Pull every line that holds the word "Adhesive" from the entries.

[Start of Attachment]

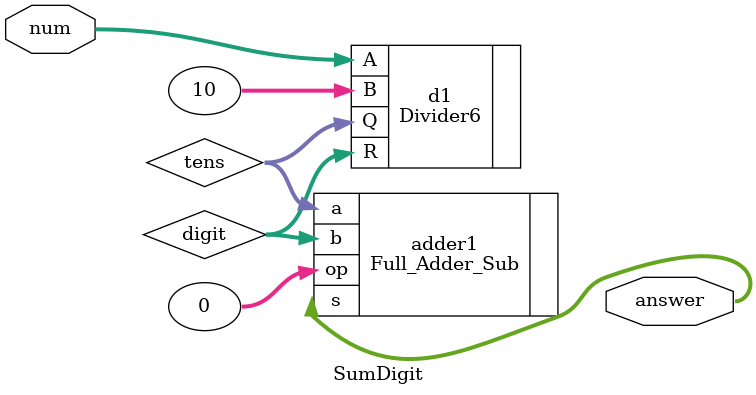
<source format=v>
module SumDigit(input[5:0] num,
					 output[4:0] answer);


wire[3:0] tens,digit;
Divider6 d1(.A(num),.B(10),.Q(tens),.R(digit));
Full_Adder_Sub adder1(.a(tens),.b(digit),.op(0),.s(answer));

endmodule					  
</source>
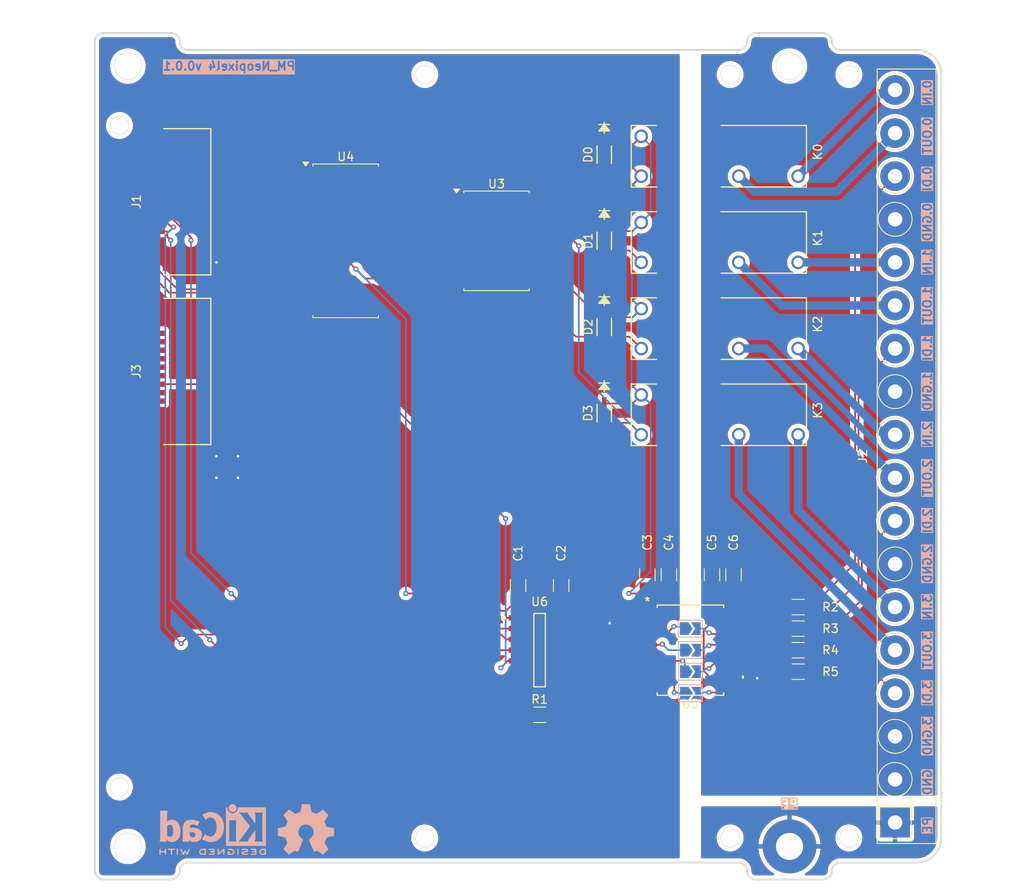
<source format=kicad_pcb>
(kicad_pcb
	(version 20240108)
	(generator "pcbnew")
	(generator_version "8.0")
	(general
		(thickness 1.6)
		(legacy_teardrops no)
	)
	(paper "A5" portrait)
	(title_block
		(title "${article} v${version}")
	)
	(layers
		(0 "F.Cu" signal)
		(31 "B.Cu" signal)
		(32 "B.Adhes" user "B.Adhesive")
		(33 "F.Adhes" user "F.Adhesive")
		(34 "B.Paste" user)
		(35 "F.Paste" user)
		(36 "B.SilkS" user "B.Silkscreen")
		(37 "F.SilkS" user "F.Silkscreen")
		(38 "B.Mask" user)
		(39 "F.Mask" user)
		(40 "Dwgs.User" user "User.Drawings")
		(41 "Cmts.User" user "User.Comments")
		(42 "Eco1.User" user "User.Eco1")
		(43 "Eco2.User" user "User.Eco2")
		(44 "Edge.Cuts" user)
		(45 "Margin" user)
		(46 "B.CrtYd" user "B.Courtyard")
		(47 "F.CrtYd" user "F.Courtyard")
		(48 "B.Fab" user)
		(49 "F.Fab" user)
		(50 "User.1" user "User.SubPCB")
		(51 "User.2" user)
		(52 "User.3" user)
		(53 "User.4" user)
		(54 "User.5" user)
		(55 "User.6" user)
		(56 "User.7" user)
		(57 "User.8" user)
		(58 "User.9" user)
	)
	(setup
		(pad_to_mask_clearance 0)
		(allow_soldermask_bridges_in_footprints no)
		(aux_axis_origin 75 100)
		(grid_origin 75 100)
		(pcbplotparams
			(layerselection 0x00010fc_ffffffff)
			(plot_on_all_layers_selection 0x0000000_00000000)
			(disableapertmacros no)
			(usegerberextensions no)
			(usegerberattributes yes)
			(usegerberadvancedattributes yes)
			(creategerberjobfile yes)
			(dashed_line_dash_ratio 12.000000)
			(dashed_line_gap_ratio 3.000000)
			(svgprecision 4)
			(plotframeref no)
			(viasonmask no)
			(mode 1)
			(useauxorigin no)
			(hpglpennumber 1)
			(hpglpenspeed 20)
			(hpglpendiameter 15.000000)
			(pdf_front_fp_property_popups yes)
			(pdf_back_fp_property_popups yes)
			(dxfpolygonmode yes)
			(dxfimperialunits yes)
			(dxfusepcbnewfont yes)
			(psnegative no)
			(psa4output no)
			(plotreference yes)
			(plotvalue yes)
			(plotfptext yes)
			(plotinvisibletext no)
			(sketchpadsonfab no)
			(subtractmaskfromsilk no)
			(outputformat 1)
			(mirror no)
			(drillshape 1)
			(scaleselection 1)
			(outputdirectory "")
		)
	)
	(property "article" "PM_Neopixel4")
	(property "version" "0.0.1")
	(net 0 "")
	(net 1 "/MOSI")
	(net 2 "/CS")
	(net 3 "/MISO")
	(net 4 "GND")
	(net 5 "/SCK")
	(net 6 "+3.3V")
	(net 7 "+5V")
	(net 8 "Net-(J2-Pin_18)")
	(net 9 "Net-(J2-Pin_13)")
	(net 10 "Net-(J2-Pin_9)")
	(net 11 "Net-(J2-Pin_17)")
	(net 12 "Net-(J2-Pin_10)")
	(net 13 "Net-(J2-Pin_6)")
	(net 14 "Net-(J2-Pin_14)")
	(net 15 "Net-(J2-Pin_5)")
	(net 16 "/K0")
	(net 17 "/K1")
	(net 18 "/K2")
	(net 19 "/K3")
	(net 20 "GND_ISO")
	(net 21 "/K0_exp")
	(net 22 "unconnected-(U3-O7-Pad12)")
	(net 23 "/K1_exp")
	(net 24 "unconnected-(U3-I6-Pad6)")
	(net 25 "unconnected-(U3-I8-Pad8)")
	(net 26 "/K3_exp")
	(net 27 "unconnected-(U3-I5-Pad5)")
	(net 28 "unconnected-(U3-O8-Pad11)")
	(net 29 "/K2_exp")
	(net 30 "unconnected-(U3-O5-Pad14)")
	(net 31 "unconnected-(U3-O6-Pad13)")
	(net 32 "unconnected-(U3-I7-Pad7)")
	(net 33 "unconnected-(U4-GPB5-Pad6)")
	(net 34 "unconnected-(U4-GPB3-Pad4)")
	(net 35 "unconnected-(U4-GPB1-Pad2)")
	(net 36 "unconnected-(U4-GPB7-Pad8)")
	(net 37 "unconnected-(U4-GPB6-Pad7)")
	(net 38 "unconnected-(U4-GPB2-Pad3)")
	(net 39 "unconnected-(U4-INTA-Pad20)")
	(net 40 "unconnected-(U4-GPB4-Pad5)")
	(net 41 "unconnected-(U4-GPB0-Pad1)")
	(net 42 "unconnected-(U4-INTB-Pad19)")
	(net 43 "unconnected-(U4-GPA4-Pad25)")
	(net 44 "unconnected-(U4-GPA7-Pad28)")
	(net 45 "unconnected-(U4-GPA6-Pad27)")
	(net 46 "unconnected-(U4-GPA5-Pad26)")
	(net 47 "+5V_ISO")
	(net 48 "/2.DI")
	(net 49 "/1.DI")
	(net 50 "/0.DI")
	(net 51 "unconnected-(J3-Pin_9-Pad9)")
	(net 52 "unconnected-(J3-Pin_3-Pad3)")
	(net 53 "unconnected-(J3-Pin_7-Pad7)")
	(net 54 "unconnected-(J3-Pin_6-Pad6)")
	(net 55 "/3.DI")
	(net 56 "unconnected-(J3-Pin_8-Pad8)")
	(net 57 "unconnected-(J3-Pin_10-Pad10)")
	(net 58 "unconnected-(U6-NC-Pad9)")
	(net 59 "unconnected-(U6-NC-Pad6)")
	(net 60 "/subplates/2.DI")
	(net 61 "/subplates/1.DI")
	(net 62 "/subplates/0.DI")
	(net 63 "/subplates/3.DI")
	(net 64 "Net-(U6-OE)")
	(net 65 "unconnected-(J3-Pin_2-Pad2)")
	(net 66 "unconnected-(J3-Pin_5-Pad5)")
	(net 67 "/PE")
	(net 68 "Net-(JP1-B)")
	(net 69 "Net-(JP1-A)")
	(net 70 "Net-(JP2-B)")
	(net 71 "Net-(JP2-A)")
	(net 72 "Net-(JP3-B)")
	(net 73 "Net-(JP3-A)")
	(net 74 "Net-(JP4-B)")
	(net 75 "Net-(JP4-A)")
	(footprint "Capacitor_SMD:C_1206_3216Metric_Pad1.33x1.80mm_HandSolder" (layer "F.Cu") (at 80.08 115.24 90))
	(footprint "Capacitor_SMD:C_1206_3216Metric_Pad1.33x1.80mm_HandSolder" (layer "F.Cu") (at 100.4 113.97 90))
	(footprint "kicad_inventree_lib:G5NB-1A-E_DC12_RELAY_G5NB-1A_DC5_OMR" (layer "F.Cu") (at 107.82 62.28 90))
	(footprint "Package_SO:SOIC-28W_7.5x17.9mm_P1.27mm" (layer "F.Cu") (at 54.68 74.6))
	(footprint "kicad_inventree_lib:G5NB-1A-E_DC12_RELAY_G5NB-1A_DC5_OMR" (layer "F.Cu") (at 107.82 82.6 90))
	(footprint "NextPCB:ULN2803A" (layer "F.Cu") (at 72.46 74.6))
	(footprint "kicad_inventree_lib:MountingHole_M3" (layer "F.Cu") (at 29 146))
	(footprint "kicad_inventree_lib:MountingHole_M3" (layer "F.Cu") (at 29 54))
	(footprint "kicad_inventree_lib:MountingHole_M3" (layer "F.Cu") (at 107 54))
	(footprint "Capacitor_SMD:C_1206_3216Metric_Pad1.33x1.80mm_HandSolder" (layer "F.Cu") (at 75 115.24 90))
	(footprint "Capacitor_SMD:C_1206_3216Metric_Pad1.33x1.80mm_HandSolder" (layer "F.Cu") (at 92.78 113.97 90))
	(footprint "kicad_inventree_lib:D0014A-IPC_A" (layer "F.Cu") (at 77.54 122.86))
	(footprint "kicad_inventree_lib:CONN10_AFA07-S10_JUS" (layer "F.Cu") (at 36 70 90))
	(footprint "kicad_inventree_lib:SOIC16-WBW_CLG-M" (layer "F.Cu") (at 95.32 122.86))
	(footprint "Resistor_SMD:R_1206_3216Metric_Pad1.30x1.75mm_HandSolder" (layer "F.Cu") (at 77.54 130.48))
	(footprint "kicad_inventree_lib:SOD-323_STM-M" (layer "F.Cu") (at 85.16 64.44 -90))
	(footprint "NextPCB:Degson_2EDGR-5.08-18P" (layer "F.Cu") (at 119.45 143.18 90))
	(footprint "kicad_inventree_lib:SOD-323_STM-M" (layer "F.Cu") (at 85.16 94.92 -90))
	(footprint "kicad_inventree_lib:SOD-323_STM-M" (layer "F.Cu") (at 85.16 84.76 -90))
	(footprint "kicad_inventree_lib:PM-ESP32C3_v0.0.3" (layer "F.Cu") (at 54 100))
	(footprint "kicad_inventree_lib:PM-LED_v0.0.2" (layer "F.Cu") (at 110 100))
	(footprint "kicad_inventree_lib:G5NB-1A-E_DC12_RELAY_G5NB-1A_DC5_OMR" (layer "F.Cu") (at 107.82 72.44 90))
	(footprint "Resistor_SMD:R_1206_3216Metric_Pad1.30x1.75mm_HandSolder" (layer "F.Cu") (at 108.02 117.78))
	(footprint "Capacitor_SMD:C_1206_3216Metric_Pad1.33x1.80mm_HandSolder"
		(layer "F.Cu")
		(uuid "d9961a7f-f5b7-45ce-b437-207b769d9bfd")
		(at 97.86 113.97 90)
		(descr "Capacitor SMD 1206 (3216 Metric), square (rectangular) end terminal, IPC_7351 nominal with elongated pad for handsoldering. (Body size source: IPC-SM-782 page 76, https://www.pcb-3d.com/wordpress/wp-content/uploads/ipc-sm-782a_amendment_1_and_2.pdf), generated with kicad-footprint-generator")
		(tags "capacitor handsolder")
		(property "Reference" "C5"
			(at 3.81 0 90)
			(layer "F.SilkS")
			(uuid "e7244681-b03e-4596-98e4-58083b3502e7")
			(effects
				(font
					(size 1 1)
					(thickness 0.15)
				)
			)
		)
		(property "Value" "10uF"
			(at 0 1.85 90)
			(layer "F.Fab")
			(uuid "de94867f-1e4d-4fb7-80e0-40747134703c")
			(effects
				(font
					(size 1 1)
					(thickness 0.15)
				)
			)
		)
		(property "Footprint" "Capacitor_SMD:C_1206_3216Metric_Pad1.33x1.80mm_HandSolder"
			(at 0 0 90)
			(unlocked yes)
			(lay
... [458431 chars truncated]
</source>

[End of Attachment]

• _Final answer_:
		(32 "B.Adhes" user "B.Adhesive")
		(33 "F.Adhes" user "F.Adhesive")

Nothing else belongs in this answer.